• Texto fornecido:
════

# Trabalho de Engenharia de Dados II

## Membros
* Clairton Carneiro Luz
* Lairton Mendes
* Paulo Roberto Mesquita da Silva

## Instalando dependências

In [None]:
!pip install -r requirements.txt

## Baixando dataset

In [8]:

!mkdir -p datasets

import gdown

url = 'https://drive.google.com/uc?id=1stubK6570vA8beNB2lRwWyxYO7lL4GDh'
output = 'datasets/onlinefoods.csv'
gdown.download(url, output, quiet=False)

Downloading...
From: https://drive.google.com/uc?id=1stubK6570vA8beNB2lRwWyxYO7lL4GDh
To: /Users/clairtonluz/projects/personal/MBA-em-ciencia-de-dados/Engenharia de Dados II/trabalho/datasets/onlinefoods.csv
100%|██████████| 35.8k/35.8k [00:00<00:00, 720kB/s]


'datasets/onlinefoods.csv'

## Carregando dataset

In [11]:
# Carregando = 'datasets/onlinefoods.csv' usando spark que está rodando localmente using componse.yml

from pyspark.sql import SparkSession
from pyspark.sql import SQLContext

spark = SparkSession.builder \
    .appName("OnlineFoods") \
    .getOrCreate()

sc = spark.sparkContext

df=spark.read \
        .option("header", "true") \
        .option("inferSchema", "true") \
        .csv('./datasets/onlinefoods.csv')

df.show(5)


+---+------+--------------+----------+--------------+--------------------------+-----------+--------+---------+--------+------+---------+---------+
|Age|Gender|Marital Status|Occupation|Monthly Income|Educational Qualifications|Family size|latitude|longitude|Pin code|Output| Feedback|Recommend|
+---+------+--------------+----------+--------------+--------------------------+-----------+--------+---------+--------+------+---------+---------+
| 20|Female|        Single|   Student|     No Income|             Post Graduate|          4| 12.9766|  77.5993|  560001|   Yes| Positive|      Yes|
| 24|Female|        Single|   Student|Below Rs.10000|                  Graduate|          3|  12.977|  77.5773|  560009|   Yes| Positive|      Yes|
| 22|  Male|        Single|   Student|Below Rs.10000|             Post Graduate|          3| 12.9551|  77.6593|  560017|   Yes|Negative |      Yes|
| 22|Female|        Single|   Student|     No Income|                  Graduate|          6| 12.9473|  77.5616| 

In [12]:
# mostre os valores distintos da coluna 'Monthly Income'
df.select('Monthly Income').distinct().show()

════

[Itens de dados]
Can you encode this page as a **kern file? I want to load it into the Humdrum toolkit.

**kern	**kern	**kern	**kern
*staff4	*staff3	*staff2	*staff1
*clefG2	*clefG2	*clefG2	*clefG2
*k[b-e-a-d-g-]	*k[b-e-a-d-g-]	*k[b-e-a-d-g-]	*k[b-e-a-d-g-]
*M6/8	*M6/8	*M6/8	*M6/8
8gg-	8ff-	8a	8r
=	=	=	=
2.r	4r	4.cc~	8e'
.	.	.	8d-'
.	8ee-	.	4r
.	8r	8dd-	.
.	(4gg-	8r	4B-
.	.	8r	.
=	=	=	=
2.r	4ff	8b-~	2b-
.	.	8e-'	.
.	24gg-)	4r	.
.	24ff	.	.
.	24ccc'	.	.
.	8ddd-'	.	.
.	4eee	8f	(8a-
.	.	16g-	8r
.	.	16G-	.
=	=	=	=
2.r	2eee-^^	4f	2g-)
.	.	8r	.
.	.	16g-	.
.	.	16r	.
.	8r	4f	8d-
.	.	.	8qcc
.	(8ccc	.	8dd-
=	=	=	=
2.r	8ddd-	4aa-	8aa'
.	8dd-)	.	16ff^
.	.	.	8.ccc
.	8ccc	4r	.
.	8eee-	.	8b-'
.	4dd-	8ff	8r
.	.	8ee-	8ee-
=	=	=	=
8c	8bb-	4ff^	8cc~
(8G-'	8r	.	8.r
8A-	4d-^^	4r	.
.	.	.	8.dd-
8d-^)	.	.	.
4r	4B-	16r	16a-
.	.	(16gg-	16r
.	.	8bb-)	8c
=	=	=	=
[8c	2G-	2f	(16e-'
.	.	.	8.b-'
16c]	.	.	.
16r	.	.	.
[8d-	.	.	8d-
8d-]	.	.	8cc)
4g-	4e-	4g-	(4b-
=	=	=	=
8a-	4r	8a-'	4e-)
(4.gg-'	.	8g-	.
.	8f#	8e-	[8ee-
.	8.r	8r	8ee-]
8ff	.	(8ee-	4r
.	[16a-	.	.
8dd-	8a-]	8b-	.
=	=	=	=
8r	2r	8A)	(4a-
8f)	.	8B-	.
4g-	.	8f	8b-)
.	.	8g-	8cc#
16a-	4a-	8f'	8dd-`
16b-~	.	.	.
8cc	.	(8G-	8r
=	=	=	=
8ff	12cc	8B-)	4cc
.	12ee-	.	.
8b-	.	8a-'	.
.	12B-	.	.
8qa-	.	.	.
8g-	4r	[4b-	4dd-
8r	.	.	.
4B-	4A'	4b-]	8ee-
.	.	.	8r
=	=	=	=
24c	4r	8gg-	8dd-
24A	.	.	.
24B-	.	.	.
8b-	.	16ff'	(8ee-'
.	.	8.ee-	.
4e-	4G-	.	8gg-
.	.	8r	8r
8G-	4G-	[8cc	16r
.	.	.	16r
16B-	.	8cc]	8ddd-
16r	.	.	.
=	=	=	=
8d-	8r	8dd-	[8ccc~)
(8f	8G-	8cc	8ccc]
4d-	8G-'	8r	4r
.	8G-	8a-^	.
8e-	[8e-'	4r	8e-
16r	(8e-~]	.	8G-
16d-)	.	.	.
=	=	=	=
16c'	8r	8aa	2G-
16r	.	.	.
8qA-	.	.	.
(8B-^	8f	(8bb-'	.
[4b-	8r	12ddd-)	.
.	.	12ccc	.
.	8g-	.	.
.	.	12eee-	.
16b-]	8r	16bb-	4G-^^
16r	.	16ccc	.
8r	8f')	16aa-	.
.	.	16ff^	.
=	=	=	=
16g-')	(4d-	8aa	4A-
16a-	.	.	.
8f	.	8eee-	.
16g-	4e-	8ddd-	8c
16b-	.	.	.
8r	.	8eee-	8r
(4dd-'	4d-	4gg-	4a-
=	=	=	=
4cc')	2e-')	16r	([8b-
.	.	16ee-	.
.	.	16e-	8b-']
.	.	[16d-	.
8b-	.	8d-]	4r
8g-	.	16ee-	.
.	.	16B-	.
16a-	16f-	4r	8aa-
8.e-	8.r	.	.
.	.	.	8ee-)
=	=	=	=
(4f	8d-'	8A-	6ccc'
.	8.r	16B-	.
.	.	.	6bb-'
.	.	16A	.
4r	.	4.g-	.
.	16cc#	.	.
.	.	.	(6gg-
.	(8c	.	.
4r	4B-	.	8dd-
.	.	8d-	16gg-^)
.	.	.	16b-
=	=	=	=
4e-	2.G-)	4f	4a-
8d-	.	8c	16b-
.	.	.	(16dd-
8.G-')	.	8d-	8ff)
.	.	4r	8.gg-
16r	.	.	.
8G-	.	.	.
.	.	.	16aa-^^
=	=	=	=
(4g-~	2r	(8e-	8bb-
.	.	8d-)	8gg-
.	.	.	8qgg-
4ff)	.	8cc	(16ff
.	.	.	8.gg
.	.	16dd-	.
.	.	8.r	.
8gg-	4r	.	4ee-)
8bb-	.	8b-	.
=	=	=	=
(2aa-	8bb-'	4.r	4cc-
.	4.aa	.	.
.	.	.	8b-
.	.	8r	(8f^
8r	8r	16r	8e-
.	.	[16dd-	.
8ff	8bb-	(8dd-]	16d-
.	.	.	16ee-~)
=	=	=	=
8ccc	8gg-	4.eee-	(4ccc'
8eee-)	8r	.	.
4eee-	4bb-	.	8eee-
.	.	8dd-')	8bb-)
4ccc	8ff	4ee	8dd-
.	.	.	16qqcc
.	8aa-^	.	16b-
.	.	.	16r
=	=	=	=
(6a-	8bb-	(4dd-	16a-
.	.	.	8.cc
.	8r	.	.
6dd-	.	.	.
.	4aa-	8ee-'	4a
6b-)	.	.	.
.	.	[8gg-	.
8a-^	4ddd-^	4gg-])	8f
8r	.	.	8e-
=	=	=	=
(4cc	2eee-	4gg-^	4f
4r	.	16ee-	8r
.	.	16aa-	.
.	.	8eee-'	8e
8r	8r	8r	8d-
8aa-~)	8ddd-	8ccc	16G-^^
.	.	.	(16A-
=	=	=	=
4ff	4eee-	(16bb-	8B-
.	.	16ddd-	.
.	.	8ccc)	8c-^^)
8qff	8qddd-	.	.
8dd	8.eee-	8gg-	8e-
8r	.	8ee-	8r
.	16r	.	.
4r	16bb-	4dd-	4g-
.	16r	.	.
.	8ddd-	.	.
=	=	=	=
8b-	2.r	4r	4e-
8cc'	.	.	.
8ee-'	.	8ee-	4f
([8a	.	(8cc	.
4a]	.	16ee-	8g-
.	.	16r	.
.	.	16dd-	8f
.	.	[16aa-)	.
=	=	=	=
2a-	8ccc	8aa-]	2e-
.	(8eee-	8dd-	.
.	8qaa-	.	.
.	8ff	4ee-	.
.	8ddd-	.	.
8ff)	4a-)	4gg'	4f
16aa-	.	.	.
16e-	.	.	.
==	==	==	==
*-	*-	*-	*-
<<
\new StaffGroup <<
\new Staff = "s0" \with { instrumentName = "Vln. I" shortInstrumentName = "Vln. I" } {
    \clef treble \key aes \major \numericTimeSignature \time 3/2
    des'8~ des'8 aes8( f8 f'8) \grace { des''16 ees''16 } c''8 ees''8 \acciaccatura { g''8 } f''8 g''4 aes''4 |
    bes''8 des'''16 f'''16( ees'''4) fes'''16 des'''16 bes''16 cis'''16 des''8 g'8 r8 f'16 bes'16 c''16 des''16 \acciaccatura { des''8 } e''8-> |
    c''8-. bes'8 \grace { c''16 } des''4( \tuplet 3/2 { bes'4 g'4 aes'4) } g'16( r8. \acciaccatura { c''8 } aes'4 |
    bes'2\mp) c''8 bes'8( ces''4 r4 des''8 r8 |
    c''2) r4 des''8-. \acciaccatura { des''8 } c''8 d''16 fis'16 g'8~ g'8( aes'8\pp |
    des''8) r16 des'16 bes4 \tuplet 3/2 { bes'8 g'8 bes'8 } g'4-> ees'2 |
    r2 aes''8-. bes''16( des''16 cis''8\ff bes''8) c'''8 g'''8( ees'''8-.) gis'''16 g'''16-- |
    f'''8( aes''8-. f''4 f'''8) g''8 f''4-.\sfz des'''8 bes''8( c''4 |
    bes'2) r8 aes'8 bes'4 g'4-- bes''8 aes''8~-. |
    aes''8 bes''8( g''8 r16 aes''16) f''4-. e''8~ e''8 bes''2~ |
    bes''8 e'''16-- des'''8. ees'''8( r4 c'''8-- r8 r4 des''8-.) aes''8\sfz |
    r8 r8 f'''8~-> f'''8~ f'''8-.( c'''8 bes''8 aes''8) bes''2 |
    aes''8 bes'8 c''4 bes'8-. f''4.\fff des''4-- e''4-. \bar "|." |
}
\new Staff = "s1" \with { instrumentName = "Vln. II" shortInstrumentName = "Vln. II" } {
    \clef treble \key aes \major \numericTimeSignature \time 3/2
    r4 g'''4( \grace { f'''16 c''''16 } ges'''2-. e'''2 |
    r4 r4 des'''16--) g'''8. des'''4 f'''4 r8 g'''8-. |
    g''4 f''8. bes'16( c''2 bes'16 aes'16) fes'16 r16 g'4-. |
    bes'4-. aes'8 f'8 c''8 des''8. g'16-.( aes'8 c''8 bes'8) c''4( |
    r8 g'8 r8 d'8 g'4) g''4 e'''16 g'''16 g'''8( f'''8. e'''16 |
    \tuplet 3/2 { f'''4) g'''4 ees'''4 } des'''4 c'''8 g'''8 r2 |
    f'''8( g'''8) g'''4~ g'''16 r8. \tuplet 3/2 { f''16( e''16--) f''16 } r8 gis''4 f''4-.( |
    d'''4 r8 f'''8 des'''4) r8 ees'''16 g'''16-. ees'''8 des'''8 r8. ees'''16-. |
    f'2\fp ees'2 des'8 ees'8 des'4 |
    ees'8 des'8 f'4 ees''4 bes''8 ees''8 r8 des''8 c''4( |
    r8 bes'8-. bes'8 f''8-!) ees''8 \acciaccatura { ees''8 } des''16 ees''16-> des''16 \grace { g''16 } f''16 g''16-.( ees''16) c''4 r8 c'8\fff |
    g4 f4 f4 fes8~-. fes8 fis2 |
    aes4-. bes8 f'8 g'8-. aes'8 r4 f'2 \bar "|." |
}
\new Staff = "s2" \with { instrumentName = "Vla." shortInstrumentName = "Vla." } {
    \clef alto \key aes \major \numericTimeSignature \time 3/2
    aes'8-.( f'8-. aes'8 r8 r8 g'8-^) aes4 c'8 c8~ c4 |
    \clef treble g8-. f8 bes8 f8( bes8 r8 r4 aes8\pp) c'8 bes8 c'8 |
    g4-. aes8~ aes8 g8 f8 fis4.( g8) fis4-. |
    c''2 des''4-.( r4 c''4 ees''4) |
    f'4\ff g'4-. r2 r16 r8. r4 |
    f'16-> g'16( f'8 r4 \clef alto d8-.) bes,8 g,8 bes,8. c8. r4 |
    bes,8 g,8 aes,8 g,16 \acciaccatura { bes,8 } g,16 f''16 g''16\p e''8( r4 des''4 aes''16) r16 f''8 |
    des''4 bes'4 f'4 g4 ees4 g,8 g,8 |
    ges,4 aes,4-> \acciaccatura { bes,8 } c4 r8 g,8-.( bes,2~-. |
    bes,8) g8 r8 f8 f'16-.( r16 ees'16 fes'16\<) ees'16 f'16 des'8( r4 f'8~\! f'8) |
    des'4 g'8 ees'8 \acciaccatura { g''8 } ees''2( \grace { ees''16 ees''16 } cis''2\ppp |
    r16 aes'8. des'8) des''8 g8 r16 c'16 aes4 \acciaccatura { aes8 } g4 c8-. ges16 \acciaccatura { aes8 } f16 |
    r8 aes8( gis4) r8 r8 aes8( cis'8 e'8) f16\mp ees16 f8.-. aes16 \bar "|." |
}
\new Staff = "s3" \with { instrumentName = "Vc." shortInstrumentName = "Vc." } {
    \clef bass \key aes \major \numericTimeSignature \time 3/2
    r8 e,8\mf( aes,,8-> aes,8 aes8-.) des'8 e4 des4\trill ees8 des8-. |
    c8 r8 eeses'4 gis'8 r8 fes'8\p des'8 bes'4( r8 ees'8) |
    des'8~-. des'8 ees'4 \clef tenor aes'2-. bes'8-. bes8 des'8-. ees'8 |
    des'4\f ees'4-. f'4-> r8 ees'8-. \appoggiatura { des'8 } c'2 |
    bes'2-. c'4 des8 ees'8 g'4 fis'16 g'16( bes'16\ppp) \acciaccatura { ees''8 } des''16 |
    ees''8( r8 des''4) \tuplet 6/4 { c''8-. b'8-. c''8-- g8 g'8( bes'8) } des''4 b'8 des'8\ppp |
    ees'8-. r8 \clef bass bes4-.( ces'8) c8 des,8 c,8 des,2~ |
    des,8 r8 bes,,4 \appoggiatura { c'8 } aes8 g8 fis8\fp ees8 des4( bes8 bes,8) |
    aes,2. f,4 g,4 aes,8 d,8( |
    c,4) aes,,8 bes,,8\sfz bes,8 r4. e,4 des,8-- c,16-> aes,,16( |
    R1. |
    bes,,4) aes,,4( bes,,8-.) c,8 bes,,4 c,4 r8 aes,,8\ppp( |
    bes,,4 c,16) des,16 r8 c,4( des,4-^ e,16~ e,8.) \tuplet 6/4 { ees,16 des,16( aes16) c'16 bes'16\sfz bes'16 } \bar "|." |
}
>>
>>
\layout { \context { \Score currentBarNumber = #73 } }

════

• Instruções das tarefas:
a. Liste todos os membros indicados no notebook do trabalho de Engenharia de Dados II.
b. Diga se cada afirmação concorda com o notebook do trabalho de Engenharia de Dados II, citando as palavras que decidem: (i) O arquivo baixado é salvo na pasta datasets com o nome onlinefoods.csv. (ii) A sessão Spark recebe o nome "FoodDelivery". (iii) O CSV é lido com a inferência de esquema ativada.
c. Escreva a continuação do notebook do trabalho de Engenharia de Dados II a partir do ponto em que ele termina.

• Resultados do exercício:
a.
Clairton Carneiro Luz
Lairton Mendes
Paulo Roberto Mesquita da Silva

b.
(i) Sim: "output = 'datasets/onlinefoods.csv'"
(ii) Não: ".appName("OnlineFoods")"
(iii) Sim: ".option("inferSchema", "true")"

c.
+---------------+
| Monthly Income|
+---------------+
|      No Income|
| 10001 to 25000|
| 25001 to 50000|
|More than 50000|
| Below Rs.10000|
+---------------+



## Transformando dado

In [13]:
# crie uma nova columa chamada 'MonthlyIncomme' que vai seguir o seguinte padrão:
# - se 'No Income', 'MonthlyIncome' = '0'
# - se 'Below Rs.10000', 'MonthlyIncome' = '5000'
# - se '10000 to 20000', 'MonthlyIncome' = '15000'
# - se '25001 to 50000', 'MonthlyIncome' = '37500'
# - se 'More than 50000', 'MonthlyIncome' = '50000'
from pyspark.sql.functions import when

df = df.withColumn('MonthlyIncome', when(df['Monthly Income'] == 'No Income', 0)
                    .when(df['Monthly Income'] == 'Below Rs.10000', 5000)
                    .when(df['Monthly Income'] == '10000 to 20000', 15000)
                    .when(df['Monthly Income'] == '25001 to 50000', 37500)
                    .when(df['Monthly Income'] == 'More than 50000', 50000)
                    .otherwise(0))

df.show(5)


+---+------+--------------+----------+--------------+--------------------------+-----------+--------+---------+--------+------+---------+---------+-------------+
|Age|Gender|Marital Status|Occupation|Monthly Income|Educational Qualifications|Family size|latitude|longitude|Pin code|Output| Feedback|Recommend|MonthlyIncome|
+---+------+--------------+----------+--------------+--------------------------+-----------+--------+---------+--------+------+---------+---------+-------------+
| 20|Female|        Single|   Student|     No Income|             Post Graduate|          4| 12.9766|  77.5993|  560001|   Yes| Positive|      Yes|            0|
| 24|Female|        Single|   Student|Below Rs.10000|                  Graduate|          3|  12.977|  77.5773|  560009|   Yes| Positive|      Yes|         5000|
| 22|  Male|        Single|   Student|Below Rs.10000|             Post Graduate|          3| 12.9551|  77.6593|  560017|   Yes|Negative |      Yes|         5000|
| 22|Female|        Single| 

In [18]:
# Exibe quem gasta mais em média, solteiros ou casados, ordenando do maior para o menor
df.groupBy('Marital Status') \
    .mean('MonthlyIncome') \
    .sort('avg(MonthlyIncome)', ascending=False) \
    .show()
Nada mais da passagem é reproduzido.